SPF stands for Spruce, Pine, and Fur. These types of wood are often sold together under the umbrella name SPF, due to their similarities. The main application of SPF lumber includes framing of interior walls. When used in construction, SPF lumber is usually hidden, either underneath the wall or inside other woods. This wood is generally weaker and cannot be used for outdoor constructions, unless engineered for that purpose.
SPF lumber is highly sensitive to changes in temperature and moisture. Therefore, you should buy it only when you can use it immediately. That way, you will avoid cases of warping, shrinking, or swelling which would then make it useless for the intended purpose.

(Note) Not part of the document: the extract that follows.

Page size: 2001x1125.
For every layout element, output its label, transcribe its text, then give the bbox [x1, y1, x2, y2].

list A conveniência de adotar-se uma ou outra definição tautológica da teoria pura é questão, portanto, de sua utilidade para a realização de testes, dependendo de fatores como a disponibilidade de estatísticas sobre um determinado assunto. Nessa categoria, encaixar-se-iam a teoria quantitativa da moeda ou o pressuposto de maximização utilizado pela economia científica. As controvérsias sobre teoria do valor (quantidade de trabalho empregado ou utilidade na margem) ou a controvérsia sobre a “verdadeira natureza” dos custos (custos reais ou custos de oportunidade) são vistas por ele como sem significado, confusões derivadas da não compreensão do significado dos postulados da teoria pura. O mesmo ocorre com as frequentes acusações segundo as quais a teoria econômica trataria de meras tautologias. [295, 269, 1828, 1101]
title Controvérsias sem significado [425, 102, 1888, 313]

Rosewood has outstanding acoustic properties. That makes it a perfect choice for the construction of various wood musical instruments such as guitars and pianos. The wood is exotic, which explains why it often comes with a hefty price tag.
Rosewood is known for its skin irritating properties, which makes many woodworkers consider alternatives.
Larch is both a softwood and a hardwood. As a softwood, it produces cones and needles. And as a hardwood, larch tends to shed its needles in the same manner that most trees shed during autumn. It’s reddish-brown in color and is highly resistant to pests and decay, which makes it an excellent option for outdoor wood projects.
Its hardness, however, makes it prone to chipping and splintering, so you should handle it with extreme care. Tamarack is also notoriously irritating, thanks to the oils and resins that are naturally produced by the plant.
Mahogany is one of the most common hardwoods out there, though it’s more abundant in South and Central America. The wood has a pinkish color that gradually dissipates, leaving behind a shiny and radiant surface.
It is primarily used in furniture making due to its relative softness and stain-concealing properties. Mahogany is also used in the design of musical instruments due to its acoustic properties.
Alder wood combines aesthetics with versatility and workability. When freshly cut, alder wood appears white. However, the color turns to honey brown upon exposure to sunlight and air. Its grains are straight, making it easier to carve and process.
Though it is naturally radiant, its surface can be improved by sanding. The wood is a common choice for furniture making as well as the making of photo frames and bodies of electric guitars
It’s easier to classify bamboo as a grass and not a tree. However, its strength makes it suitable for various woodworking projects such as the construction of garden furniture, fences, and even hardwood flooring.
Bamboo is both moisture- and decay-resistant, thanks to its waxlike coating. It can also be processed and used in the production of veneers and plywood.
As you might expect, this wood is characterized by its zebra-like striping pattern. Due to its uniqueness and rarity, zebrawood is commonly used to design luxurious furniture.
Zebrawood can withstand intense shocks and vibrations, thanks to its strength and density. That also explains why it’s a popular choice in making cars and guns.
Teak is known for its long maturation period, with a growing cycle that can last up to 60 years. It is commonly used for nautical crafts as well as in the making of high-end outdoor furniture.
Teak is very hard and comes with an earthy aroma. It also produces natural oils that could cause irritation, in addition to making it difficult to glue.
Evidently, there are numerous types of wood for woodworking projects. Each comes with its distinct benefits and possible drawbacks. Before you choose any wood, do your due diligence to make sure that it matches the kind of project you wish to use it for.